How important grapevine cultivation was for people’s daily lives can be seen from the impact of phylloxera, a grapevine pest that appeared in Croatia at the turn of the 20th century. Following the destruction of vineyards, large number of people, even whole families who lived of wine-making, moved to Australia, New Zealand, South Africa, Canada and the Americas - especially California, Argentina and Chile, taking with them the knowledge and love of wine as well as some varieties such as Crljenak Kaštelanski which DNA analysis has shown is genetically equivalent to Zinfandel.
How to drink wine in Croatia
Well, besides the “usual” way of drinking wine, in adapting to daily life circumstances people in Croatia have found some additional ways to enjoy their wine.
Bevanda / Gemišt
Drinking bevanda or gemišt is a way of consuming wine by mixing it with water. Bevanda is a combination of plain water and usually red wine and is traditionally drunk in the southern part of Croatia – Dalmatia.
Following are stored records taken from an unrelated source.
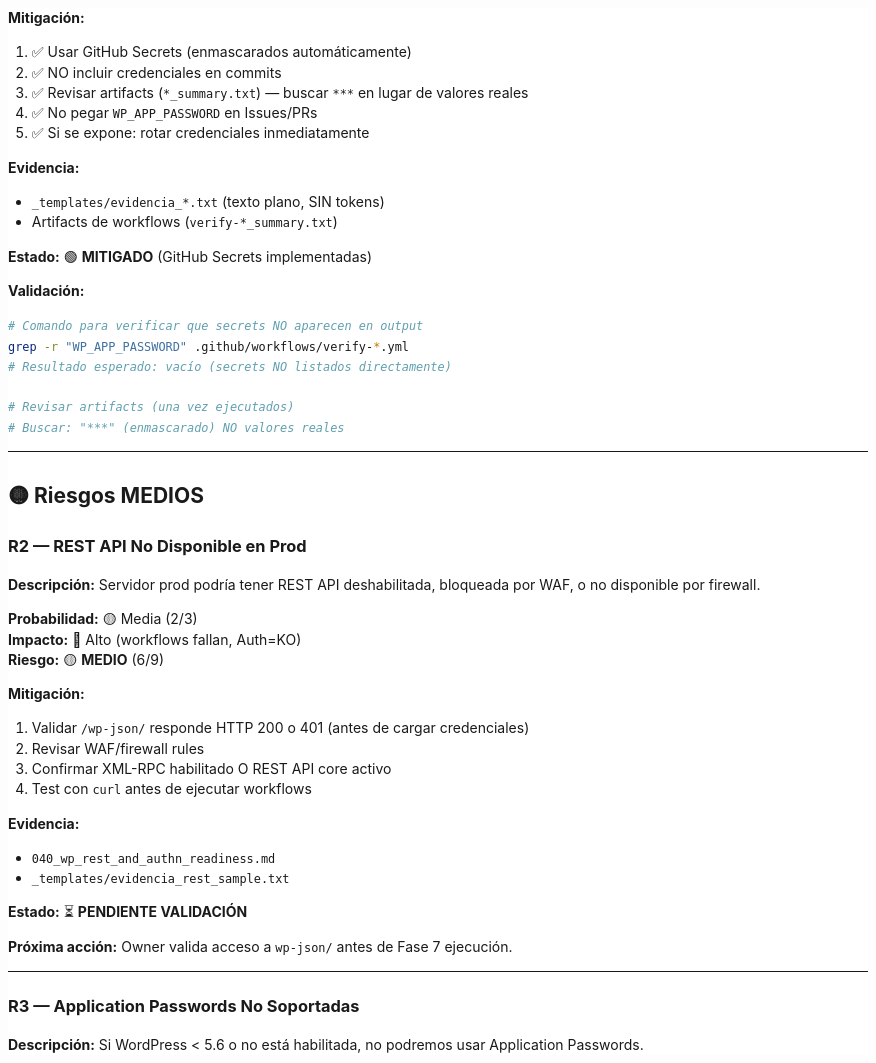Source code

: **Mitigación:**
1. ✅ Usar GitHub Secrets (enmascarados automáticamente)
2. ✅ NO incluir credenciales en commits
3. ✅ Revisar artifacts (`*_summary.txt`) — buscar `***` en lugar de valores reales
4. ✅ No pegar `WP_APP_PASSWORD` en Issues/PRs
5. ✅ Si se expone: rotar credenciales inmediatamente

**Evidencia:**
- `_templates/evidencia_*.txt` (texto plano, SIN tokens)
- Artifacts de workflows (`verify-*_summary.txt`)

**Estado:** 🟢 **MITIGADO** (GitHub Secrets implementadas)

**Validación:**
```bash
# Comando para verificar que secrets NO aparecen en output
grep -r "WP_APP_PASSWORD" .github/workflows/verify-*.yml
# Resultado esperado: vacío (secrets NO listados directamente)

# Revisar artifacts (una vez ejecutados)
# Buscar: "***" (enmascarado) NO valores reales
```

---

## 🟡 Riesgos MEDIOS

### **R2 — REST API No Disponible en Prod**

**Descripción:**
Servidor prod podría tener REST API deshabilitada, bloqueada por WAF, o no disponible por firewall.

**Probabilidad:** 🟡 Media (2/3)  
**Impacto:** 🔴 Alto (workflows fallan, Auth=KO)  
**Riesgo:** 🟡 **MEDIO** (6/9)

**Mitigación:**
1. Validar `/wp-json/` responde HTTP 200 o 401 (antes de cargar credenciales)
2. Revisar WAF/firewall rules
3. Confirmar XML-RPC habilitado O REST API core activo
4. Test con `curl` antes de ejecutar workflows

**Evidencia:**
- `040_wp_rest_and_authn_readiness.md`
- `_templates/evidencia_rest_sample.txt`

**Estado:** ⏳ **PENDIENTE VALIDACIÓN**

**Próxima acción:** Owner valida acceso a `wp-json/` antes de Fase 7 ejecución.

---

### **R3 — Application Passwords No Soportadas**

**Descripción:**
Si WordPress < 5.6 o no está habilitada, no podremos usar Application Passwords.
Gemišt is more popular in the northern part of Croatia and is a combination of white wine and sparkling water.
The reason why someone would “commit the sacrilege” of mixing wine with anything has somewhat historic roots. In Dalmatia, especially on the islands, in the “old days” wine-making was not as fashionable as it is today but instead a way for people to make or at least improve their living. That’s why the “good wine” had to be sold in order to provide for other necessities, leaving the “not so good wine” for personal use. Mixing it with water, made it last longer and much more pleasant to drink.
Today people drink bevanda or gemišt because they want to enjoy wine while carrying on with their daily business. When making one of the above you can do it “pola – pola” (half – half) by having half a glass of wine, half of water or, if you are thirsty but have a lot going on that day, “prst – prst” (finger – finger), mixing “a finger “ amount (looking horizontally) of wine and “a finger “ amount (looking vertically) of water.
Smutica or Bikla
In a not so distant past, one of the issues concerning life in Dalmatia, particularly on the islands, was the shortage of drinking water. That might have been one of the reasons people started drinking Smutica or Bikla which is a combination of red wine and usually goat milk. Another reason might be it was, and stil is, considered to be a healthy beverage and as such was given to those in poor health, elders and even to children.
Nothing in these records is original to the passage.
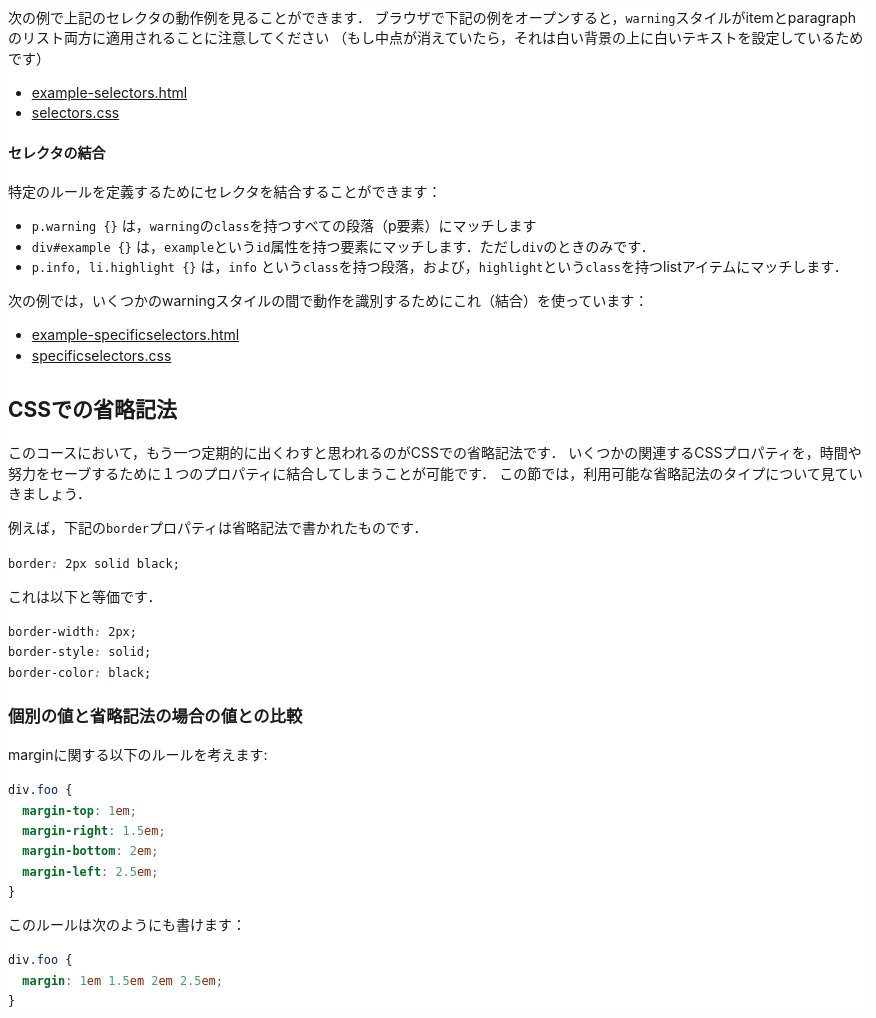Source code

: 次の例で上記のセレクタの動作例を見ることができます． ブラウザで下記の例をオープンすると，`warning`スタイルがitemとparagraphのリスト両方に適用されることに注意してください （もし中点が消えていたら，それは白い背景の上に白いテキストを設定しているためです）

-   [example-selectors.html](http://dev.opera.com/articles/view/27-css-basics/example-selectors.html)
-   [selectors.css](http://dev.opera.com/articles/view/27-css-basics/selectors.css)

#### <span>セレクタの結合</span>

特定のルールを定義するためにセレクタを結合することができます：

-   `p.warning {}` は，`warning`の`class`を持つすべての段落（p要素）にマッチします
-   `div#example {}` は，`example`という`id`属性を持つ要素にマッチします．ただし`div`のときのみです．
-   `p.info, li.highlight {}` は，`info` という`class`を持つ段落，および，`highlight`という`class`を持つlistアイテムにマッチします．

次の例では，いくつかのwarningスタイルの間で動作を識別するためにこれ（結合）を使っています：

-   [example-specificselectors.html](http://dev.opera.com/articles/view/27-css-basics/example-specificselectors.html)
-   [specificselectors.css](http://dev.opera.com/articles/view/27-css-basics/specificselectors.css)

## <span>CSSでの省略記法</span>

このコースにおいて，もう一つ定期的に出くわすと思われるのがCSSでの省略記法です． いくつかの関連するCSSプロパティを，時間や努力をセーブするために１つのプロパティに結合してしまうことが可能です． この節では，利用可能な省略記法のタイプについて見ていきましょう．

例えば，下記の`border`プロパティは省略記法で書かれたものです．

``` css
border: 2px solid black;
```

 これは以下と等価です．

``` css
border-width: 2px;
border-style: solid;
border-color: black;
```

### <span>個別の値と省略記法の場合の値との比較</span>

marginに関する以下のルールを考えます:

``` css
div.foo {
  margin-top: 1em;
  margin-right: 1.5em;
  margin-bottom: 2em;
  margin-left: 2.5em;
}
```

 このルールは次のようにも書けます：

``` css
div.foo {
  margin: 1em 1.5em 2em 2.5em;
}
```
If you would like to find out more about Bikla and happen to be around at the time, you might consider visiting Biklijada – an event dedicated to this beverage held annually in the town Vrgorac. However, if you are thinking about trying to make the drink yourself, keep in mind you are supposed to use equal amount of wine and milk and mix them together just before drinking.
Having started with a saying, let’s end things with a joke. They say that Jesus was a Dalmatian. The prove, among other things, being he made wine out of water, or as we call it - bevanda.